All scholars like to believe, or at least plausibly to imagine, that the course of professional life they have chosen is one of social utility and consequence. But in most instances this goal is supplementary to others more personal and more easily measurable. For it is obvious that to one so inclined a scholar’s life is replete with the delights of variety and uncommon satisfactions unknowable to so many of the world’s other toilers. The scholarly life offers unusual opportunities both for individual spiritual growth and for participation in a large social enterprise in which one is interacting with many remarkably intelligent, learned, and (if one is lucky) congenial colleagues.
But now and again one encounters among the learned some few whose love of learning inspires them, usually unintentionally, to what amounts to public heroism. And they, in their turn, inspire others. I have this week been reading, in a typically beautiful Library of America volume, some of the earlier writings on one of one of those I consider a true American culture hero, Rachel Carson (1907-1964). Rachel Carson, who looked pretty much like many middle-class midwestern American maiden ladies of the middle of the last century, was a marine biologist whose work inspired a deep sense of environmental responsibility that continues, against sometimes powerful commercial habit, to make our common lives as planetary dwellers just a bit more thoughtful and humane. She could neither have undertaken her project by intention nor stumbled into it by chance without a deep, precise, and ever expanding scientific scholarship. But even less could she have done so without the gift of her extraordinary powers as a writer. She has to be one of the greatest in the great tradition of American “nature writing,” a tradition that began earlier than Audibon or Thoreau. Her name deserves to be honored as among the few greatest in that category.
Rachel Carson came into something like public prominence in 1963 with the publication of Silent Spring. Lots of books make waves. This one made a tidal wave. It was the book version of a series of essays that had already appeared in the New Yorker magazine. People are still likely to characterize it as “the anti-DDT book”, but that is a near travesty of underestimation. It certainly true that it stimulated some powerful commercial forces to do all they could to discredit her. If your company’s motto is “Better things for better living through chemistry” you may be dismayed to have it pointed out that there might also be worse things for worse living through chemistry. It might have seemed a convenient fortuity to the Montsanto Corporation that Rachel Carson died the very next year. One of its better-selling products was a rather indiscriminate herbicide called “Round Up”. But like the spirit of old John Brown, Rachel Carson’s kept marching on, and marches yet. It continues to frustrate the ambitions of some would-be purveyors of convenient and highly profitable agricultural poisons. The “Environmental Movement” is among the most consequential, large, and continuing spiritual impulses of our own lifetimes. Like most “movements” it is of ambiguous potential. Perhaps the spotted owl has unreasonably harmed the economic health of rural Oregon. And certainly the “environmental review” might be the quarterly publication of a National Association of Nimbies. Very little good public policy is so good that it can overcome its distortion or manipulation by what are euphemistically called the “special interests.”

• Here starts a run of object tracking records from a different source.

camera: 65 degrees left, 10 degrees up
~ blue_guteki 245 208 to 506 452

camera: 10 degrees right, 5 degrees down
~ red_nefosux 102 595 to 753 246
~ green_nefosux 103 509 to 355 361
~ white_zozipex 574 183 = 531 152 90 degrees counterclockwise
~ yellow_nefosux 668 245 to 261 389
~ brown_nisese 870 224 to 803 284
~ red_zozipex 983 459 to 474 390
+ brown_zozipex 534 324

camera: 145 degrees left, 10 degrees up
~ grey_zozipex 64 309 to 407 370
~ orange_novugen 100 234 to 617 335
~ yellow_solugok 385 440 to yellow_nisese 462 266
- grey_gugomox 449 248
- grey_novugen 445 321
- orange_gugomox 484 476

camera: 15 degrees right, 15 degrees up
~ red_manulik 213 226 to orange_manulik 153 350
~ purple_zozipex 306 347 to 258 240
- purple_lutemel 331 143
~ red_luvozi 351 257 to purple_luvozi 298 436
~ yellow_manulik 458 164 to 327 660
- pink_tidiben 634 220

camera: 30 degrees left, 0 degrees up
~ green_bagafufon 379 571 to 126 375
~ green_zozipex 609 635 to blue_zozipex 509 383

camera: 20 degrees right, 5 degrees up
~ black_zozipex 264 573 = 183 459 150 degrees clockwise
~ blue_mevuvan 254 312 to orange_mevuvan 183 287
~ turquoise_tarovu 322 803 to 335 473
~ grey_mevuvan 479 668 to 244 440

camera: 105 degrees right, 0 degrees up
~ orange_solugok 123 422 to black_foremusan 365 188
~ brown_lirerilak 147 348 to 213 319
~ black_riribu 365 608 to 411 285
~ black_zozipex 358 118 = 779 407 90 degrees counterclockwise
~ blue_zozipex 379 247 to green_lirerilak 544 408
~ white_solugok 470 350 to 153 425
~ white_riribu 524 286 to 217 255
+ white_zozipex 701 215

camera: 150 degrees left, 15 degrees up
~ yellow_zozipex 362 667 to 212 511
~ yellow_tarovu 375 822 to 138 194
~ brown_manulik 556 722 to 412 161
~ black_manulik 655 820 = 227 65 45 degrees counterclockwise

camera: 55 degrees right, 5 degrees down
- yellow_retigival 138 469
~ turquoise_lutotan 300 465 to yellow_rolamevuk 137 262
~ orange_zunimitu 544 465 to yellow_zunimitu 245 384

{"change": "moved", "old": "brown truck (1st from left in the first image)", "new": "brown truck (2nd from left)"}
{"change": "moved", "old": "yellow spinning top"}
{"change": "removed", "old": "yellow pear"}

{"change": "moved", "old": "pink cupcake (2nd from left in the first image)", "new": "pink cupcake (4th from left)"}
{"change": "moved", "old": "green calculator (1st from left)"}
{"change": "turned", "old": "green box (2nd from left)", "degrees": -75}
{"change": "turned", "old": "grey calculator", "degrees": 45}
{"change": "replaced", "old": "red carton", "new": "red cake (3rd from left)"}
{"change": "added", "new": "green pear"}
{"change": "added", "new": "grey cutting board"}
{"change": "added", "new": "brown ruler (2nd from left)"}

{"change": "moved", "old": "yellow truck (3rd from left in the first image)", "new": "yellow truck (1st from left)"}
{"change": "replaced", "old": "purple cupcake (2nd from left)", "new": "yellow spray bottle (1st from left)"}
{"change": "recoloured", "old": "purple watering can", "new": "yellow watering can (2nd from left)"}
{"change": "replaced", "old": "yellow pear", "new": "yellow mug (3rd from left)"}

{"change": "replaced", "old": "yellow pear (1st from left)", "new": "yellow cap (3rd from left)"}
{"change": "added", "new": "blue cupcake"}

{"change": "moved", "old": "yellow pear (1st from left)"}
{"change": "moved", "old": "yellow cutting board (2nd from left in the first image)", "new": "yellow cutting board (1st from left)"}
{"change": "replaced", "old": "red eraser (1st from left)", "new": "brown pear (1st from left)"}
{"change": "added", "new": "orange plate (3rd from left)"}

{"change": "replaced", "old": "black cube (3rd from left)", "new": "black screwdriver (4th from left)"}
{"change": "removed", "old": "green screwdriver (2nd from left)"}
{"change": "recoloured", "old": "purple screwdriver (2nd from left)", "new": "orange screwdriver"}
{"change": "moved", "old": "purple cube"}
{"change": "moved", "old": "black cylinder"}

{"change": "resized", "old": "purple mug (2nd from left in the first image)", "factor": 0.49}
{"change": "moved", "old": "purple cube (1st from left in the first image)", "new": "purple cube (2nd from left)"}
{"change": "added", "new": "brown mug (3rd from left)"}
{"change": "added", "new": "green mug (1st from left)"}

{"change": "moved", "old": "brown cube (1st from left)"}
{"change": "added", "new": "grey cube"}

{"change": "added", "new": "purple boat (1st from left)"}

The works I have been reading ante-date the Silent Spring controversy—to the degree that we can actually submit to the word “controversy”. Any polemicism they exhibit is almost accidental. They mainly concern the biosphere of which we human being know the least, that of the vastness of the world’s waters, what the Bible calls sometimes simply “the deep”. Everything I have read in her is beautiful, and no small part of it needs a grander adjective, sublime perhaps. I certainly want to us that adjective of The Sea Around Us (1951), the book that perhaps first won for her popular fame. The preface to the revised edition begins with a sentence that perhaps states the premise her life’s scholarly work. The sea has always challenged the minds and imagination of men and even today it remains the last great frontier of Earth. For we (meaning the species of human beings, homo sapiens), we are seldom entirely absent from her arguments, and never from their implications. The sea—with its awesome powers, its unique beauties, its terrible dangers, its physical and imaginative majesty—is the background of the ancient imaginative epic. In our great literature the sea has been the province of adventure and the arena of for the exercise and testing of our physical powers and preposterous audacities. Several famous scholars have argued in varied and ingenious fashion of the importance of one little sea in particular, the Mediterranean, in the formation of “the West”. I refer to such much-discussed works as Fernand Braudel’s The Mediterranean and the Mediterranean World in the Age of Philip II (1972). Carson is a natural scientist, not an historical analyst, but she has a special interest in the ever-changing boundaries of the meeting points of terra firma and the Great Deep. For her the rapid increment in human understanding in the various fields of oceanography was one of the great enterprises of modern science, or from an alternative point of view one of the paradoxical upsides of human bestiality. “The awakening of active interest in the exploration of the sea came during the Second World War, when it became clear that our knowledge of the ocean was dangerously inadequate.”